Stored entries
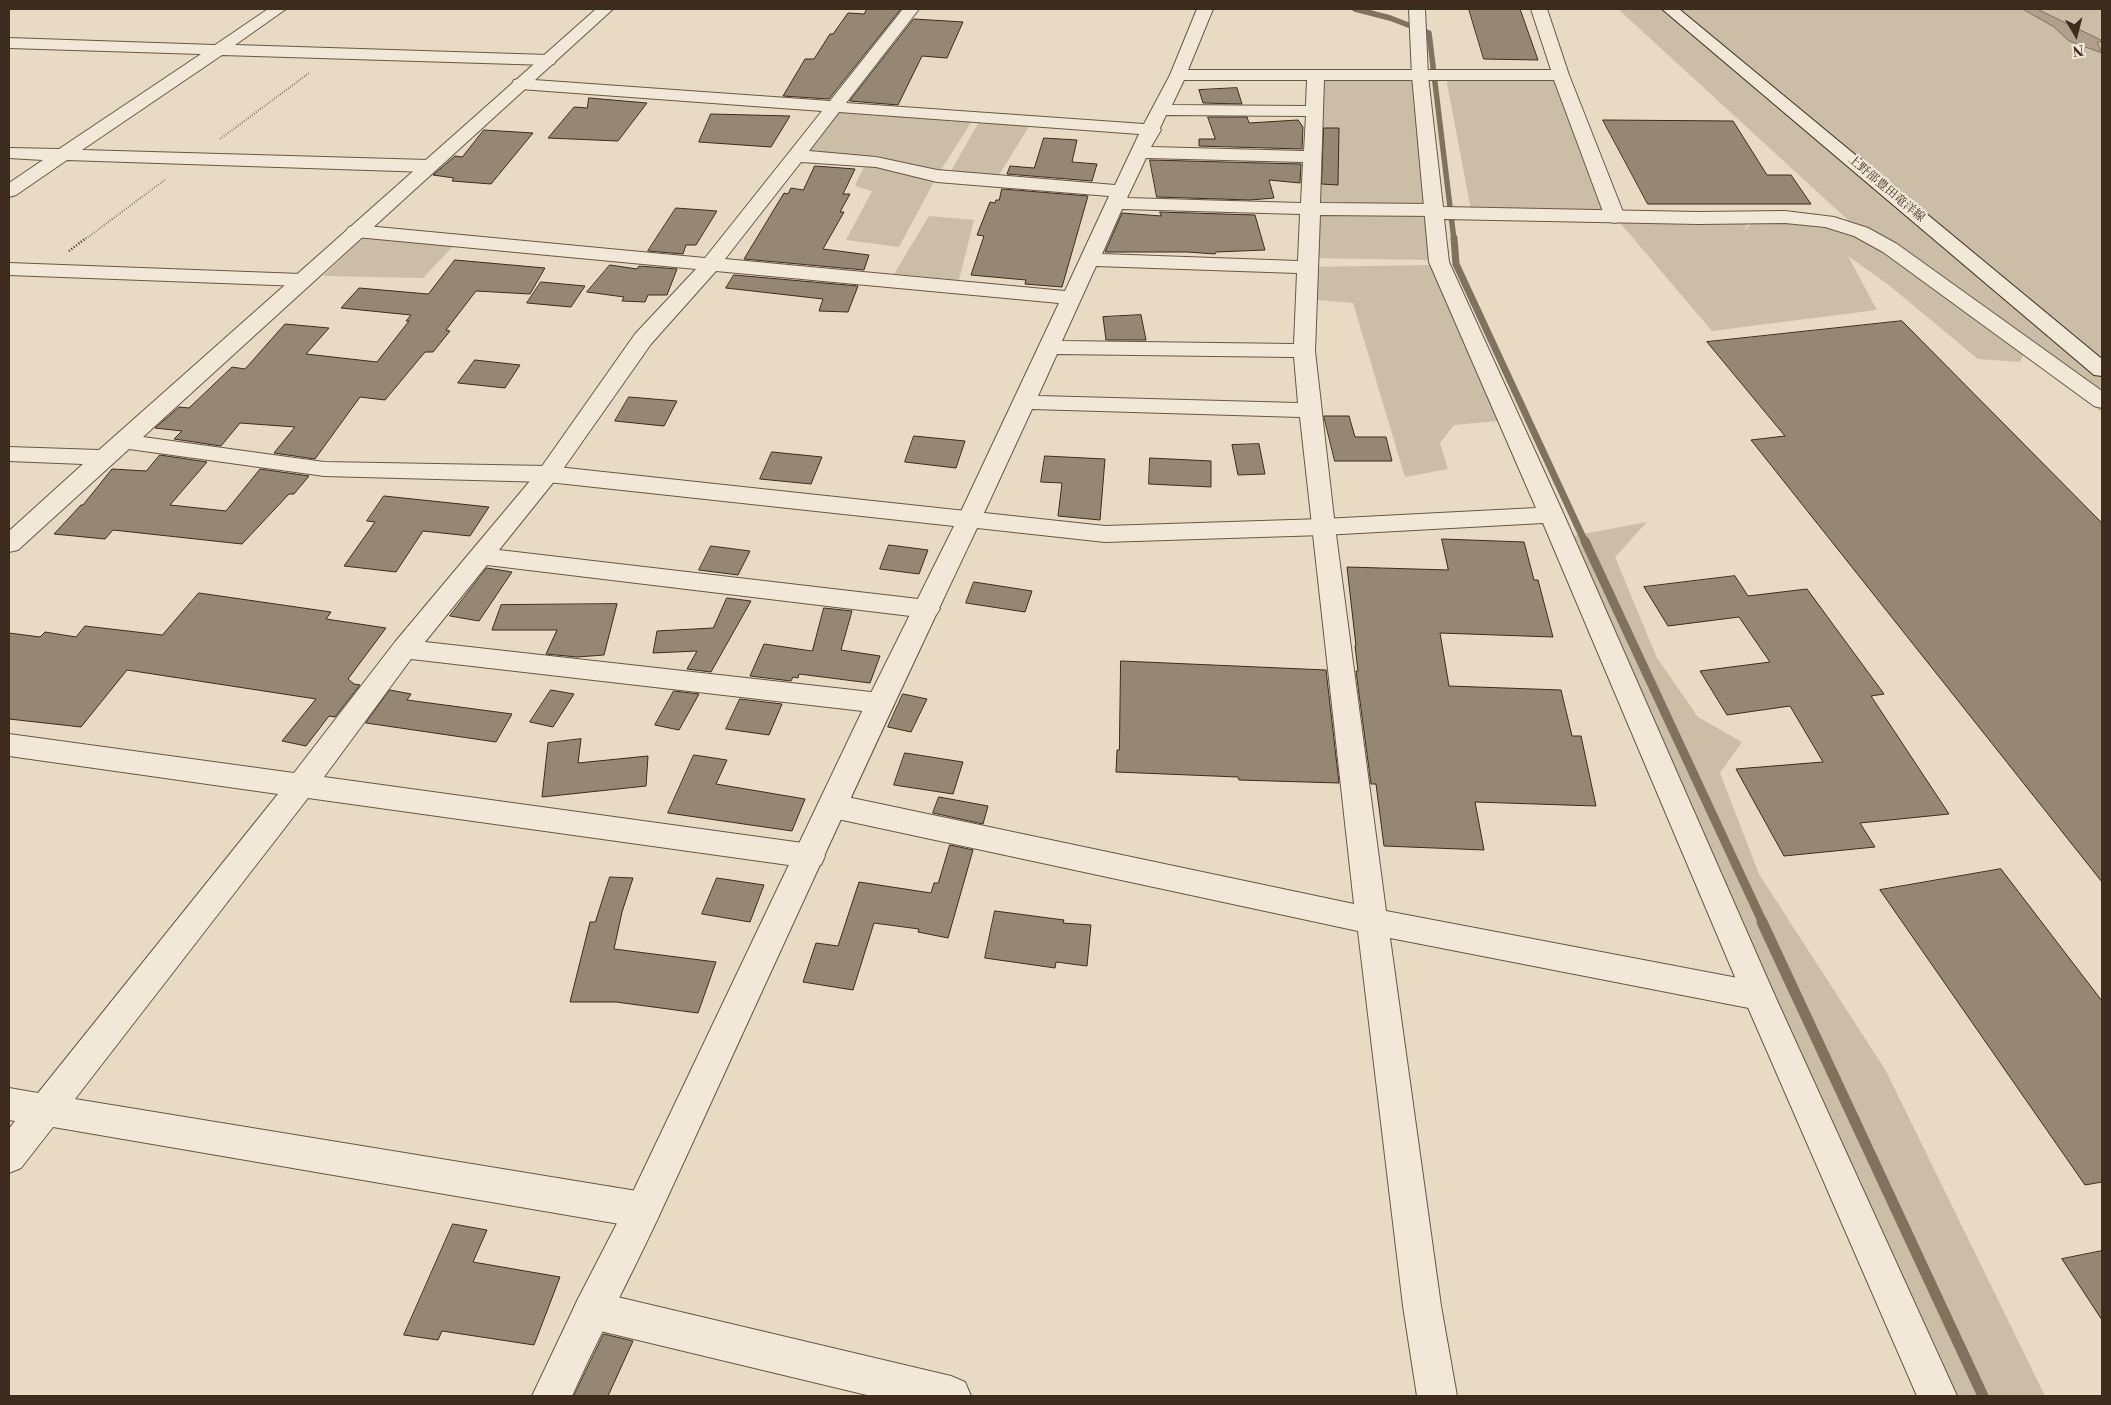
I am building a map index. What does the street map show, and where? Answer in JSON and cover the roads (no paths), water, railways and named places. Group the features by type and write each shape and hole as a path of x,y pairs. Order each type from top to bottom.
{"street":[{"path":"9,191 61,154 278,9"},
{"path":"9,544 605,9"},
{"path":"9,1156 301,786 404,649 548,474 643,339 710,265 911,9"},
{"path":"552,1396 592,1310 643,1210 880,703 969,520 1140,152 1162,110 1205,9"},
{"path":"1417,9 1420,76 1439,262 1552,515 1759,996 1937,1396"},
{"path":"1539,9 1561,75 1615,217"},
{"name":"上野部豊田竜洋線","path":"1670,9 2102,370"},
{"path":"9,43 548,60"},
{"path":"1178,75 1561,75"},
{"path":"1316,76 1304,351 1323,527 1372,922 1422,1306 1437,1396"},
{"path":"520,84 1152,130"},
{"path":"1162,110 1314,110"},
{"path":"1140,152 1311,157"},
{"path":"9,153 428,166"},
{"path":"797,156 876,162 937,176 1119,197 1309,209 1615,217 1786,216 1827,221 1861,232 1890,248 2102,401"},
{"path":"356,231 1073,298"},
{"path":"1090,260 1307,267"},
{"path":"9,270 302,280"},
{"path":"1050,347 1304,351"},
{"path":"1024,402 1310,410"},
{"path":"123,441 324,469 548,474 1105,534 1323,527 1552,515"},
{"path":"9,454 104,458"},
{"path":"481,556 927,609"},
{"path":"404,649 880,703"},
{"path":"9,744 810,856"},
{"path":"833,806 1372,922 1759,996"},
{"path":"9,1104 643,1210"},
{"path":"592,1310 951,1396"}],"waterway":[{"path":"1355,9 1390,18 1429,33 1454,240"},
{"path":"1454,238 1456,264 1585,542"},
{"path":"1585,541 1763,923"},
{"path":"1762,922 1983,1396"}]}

About this task: Scan the entries for the word "street". Report each line that has it.

Solution:
I am building a map index. What does the street map show, and where? Answer in JSON and cover the roads (no paths), water, railways and named places. Group the features by type and write each shape and hole as a path of x,y pairs. Order each type from top to bottom.
{"street":[{"path":"9,191 61,154 278,9"},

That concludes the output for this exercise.